▶ [Supplied passage]:

-------------------------

Tunisian theologian (1881–1979)

Mohamed Salah Ben Mrad (Arabic: محمد صلاح بن مراد), (1881–1979) was a Tunisian theologian, journalist and intellectual. In 1931 he published Mourning on Haddad's Woman (ﺍﻟﺤﺪﺍﺩ ﻋﻠﻰ ﺍﻣﺮأﺓ ﺍﻟﺤﺪﺍﺩ), objecting to the expanded rights for women that were advocated by Tahar Haddad in his book Our Women in the Sharia and Society, published one year earlier.

== Biography ==
=== Youth ===
Born in the Medina of Tunis near the Tourbet el Bey, Mohamed Salah was the son of the Hanafi Bach-mufti, Sheikh H'mida Ben Mrad, a specialist in rhetoric and the elder brother of the sheikhs Neji (who served as qadi and mufti) and Brahim Ben Mrad (who served as imam, teacher at the Zaytuna, and judge at the Tunis tribunal). He came from a family of Tunis scholars and intellectuals of Ottoman origin, from Turkey. Dating back to the sixteenth century, his grandfather Murad Khodja was part of the military army of Sinan Pasha, who participated in the battle of La Goulette against the army of Charles V in 1574. He completed his studies at the Zaytuna and left in 1900.

=== Publication ===
In Ben Mrad’s book entitled Mourning on Haddad's Woman (الحداد على امرأة الحداد), published in 1931, Ben Mrad rejects the ideas of Tahar Haddad on the status of women in Tunisia, based on the scriptural texts of the Koran. The book follows an outcry from scholars of the court of Sharia, and much of the population was in favor of Haddad’s new ideas. He defends the idea of Tunisian women wearing "safsari", which he finds not a sign of religious identification but a more traditional dress akin to a national uniform shared by all social groups. He also rejects the idea that social reforms can be accomplished without the time necessary for their understanding and assimilation by a colonized population still largely illiterate. According to him, the emancipation of Tunisian women must come first through instruction and education. He acknowledged, however, that some of Haddad’s ideas are not opposed to the Sharia on the status of women. This was done in the journal that he founded in 1937 - Shams al-Islam (The sun of Islam).

-------------------------

▶ [Work to complete]: Decide whether each statement below agrees with the passage on Mohamed Salah Ben Mrad. Answer yes or no for each and quote the words that settle it. (a) Haddad's book came out one year before Ben Mrad's book. (b) Ben Mrad saw the safsari as a sign of religious identification. (c) Ben Mrad founded the journal Shams al-Islam in 1931.

-------------------------

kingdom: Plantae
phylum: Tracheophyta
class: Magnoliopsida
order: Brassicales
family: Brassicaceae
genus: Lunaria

-------------------------

▶ [Solution to this task]:
(a) Yes: "published one year earlier."
(b) No: "which he finds not a sign of religious identification but a more traditional dress akin to a national uniform shared by all social groups."
(c) No: "the journal that he founded in 1937."